Activity
Restate each entry exactly, without pictures.

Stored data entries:
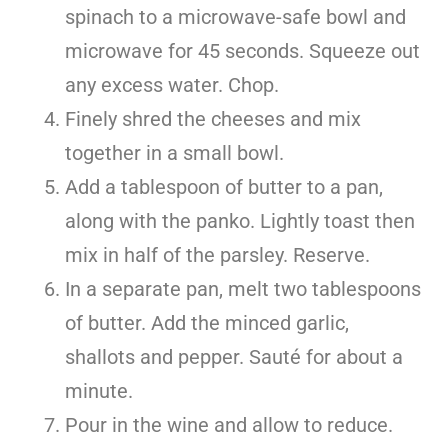
spinach to a microwave-safe bowl and
microwave for 45 seconds. Squeeze out
any excess water. Chop.
Finely shred the cheeses and mix
together in a small bowl.
Add a tablespoon of butter to a pan,
along with the panko. Lightly toast then
mix in half of the parsley. Reserve.
In a separate pan, melt two tablespoons
of butter. Add the minced garlic,
shallots and pepper. Sauté for about a
minute.
Pour in the wine and allow to reduce.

Finished task
spinach to a microwave-safe bowl and
microwave for 45 seconds. Squeeze out
any excess water. Chop.
Finely shred the cheeses and mix
together in a small bowl.
Add a tablespoon of butter to a pan,
along with the panko. Lightly toast then
mix in half of the parsley. Reserve.
In a separate pan, melt two tablespoons
of butter. Add the minced garlic,
shallots and pepper. Sauté for about a
minute.
Pour in the wine and allow to reduce.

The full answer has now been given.